May’s soft hardware numbers “can be partially attributed” to the comparison with May 2023’s launch of a Switch-selling Zelda sequel, Circana’s Mat Piscatella noted.
But PS5, Xbox Series and Switch sales are all down double digits for 2024 compared to the same point in 2023, per Circana.
The firm says PS5 unit sales are 8% ahead of PS4 sales at this point since the consoles’ launch but shared that Xbox Series devices trail the prior-gen Xbox One by 13%.
🤔 The $8 billion merger of Skydance and Paramount that will see the former entity take control of the combined group has at least slight relevance to the game industry. Skydance is developing a pair of big budget Marvel and Star Wars games and today promoted its ability to help Paramount make “significant entrees into burgeoning new entertainment… verticals.”
Paramount, for its scale and reach in movies and television, does not have a sizable gaming operation.
💰 EA is altering the monetization around its battle royale game Apex Legends, swapping out the game’s $10 paid battle pass of unlockable rewards per 90-day seasons for a $10 paid battle pass per 45-day half-seasons. That effectively doubles the price of keeping up with the game’s drip feed of bonus content.
EA is also removing the ability for players to purchase battle passes with in-game currency that they earned by playing through the prior season.
The publisher said in May that Apex has generated $3.4 billion in net bookings (read: player spending) since its early 2019 launch, but it also noted that revenue from the game in the first three months of 2024 had declined compared to the same period a year ago.
🔍 Game creators behind 2011 Rockstar-backed detective game L.A. Noire are not creating a new psychological thriller called Sowden House, despite an Australian composer’s recent social media post saying they are, VGC reports.
Sowden House was “more of a tech demo,” a rep for Video Games Deluxe (a studio led by members of Team Bondi, the original L.A. Noire studio) said over the weekend. The studio said they “decided to finish the score commission to support a local composer” but are otherwise “working exclusively on projects for Rockstar.”

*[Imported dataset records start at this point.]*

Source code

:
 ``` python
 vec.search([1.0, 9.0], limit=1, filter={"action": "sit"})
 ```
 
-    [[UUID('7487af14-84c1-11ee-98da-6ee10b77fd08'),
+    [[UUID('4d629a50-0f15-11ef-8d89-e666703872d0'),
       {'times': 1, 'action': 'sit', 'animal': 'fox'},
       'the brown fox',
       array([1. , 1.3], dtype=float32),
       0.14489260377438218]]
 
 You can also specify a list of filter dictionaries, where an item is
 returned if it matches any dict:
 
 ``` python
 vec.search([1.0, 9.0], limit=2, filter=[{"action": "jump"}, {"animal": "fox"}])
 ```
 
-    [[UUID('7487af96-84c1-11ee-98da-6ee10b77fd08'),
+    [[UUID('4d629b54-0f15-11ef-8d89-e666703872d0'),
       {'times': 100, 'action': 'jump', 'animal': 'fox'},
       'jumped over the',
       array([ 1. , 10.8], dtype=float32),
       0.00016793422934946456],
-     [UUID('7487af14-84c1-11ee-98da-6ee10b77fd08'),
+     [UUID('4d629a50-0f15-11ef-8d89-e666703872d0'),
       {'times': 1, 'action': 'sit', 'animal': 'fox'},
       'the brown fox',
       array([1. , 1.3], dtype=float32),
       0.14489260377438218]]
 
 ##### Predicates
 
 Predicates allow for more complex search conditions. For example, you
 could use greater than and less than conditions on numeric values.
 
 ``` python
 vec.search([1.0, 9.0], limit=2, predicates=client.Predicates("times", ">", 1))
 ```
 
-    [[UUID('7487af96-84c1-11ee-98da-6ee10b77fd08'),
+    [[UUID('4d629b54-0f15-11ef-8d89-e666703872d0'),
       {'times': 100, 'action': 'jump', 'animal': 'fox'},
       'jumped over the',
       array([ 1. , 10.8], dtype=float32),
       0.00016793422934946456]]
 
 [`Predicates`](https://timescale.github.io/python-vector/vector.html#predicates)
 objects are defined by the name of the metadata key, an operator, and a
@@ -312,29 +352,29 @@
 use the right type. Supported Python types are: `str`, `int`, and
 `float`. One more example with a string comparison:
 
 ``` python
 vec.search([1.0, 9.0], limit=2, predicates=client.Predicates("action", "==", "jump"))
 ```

😲 MiHoYo’s latest free-to-play game, Zenless Zone Zero, has been downloaded 50 million times, according to the publisher. After a series of betas, the sci-fi game launched on mobile, PC and PlayStation last week, as MiHoYo hopes for another Genshin Impact scale hit.
🪓 Blumhouse Games’ nine upcoming low-budget games are part of a horror game boom happening across the medium, Games Industry reports.
☹️ Kotaku Australia (a licensed off-shoot of the U.S. based gaming news and opinion site Kotaku) is shutting down, as Australian publisher Pedestrian Group bails on licensing multiple media brands, The Guardian reports.
🎮 The New York Post is unhappy that New York City spent $59,260 on video games for inmates last this year, ”including [on] dozens of copies of bloody fighting titles such as Mortal Kombat 1 and Street Fighter 6, as well as this year’s Madden NFL and NBA 2K24.”
Access to the games is reportedly used to incentivize good behavior.
The Post last hit the games-in-prisons topic in spring 2020, when its angle was that $82,000 spent on knock-off Game Boys for prisoners isolated during a pandemic should have been spent on more masks.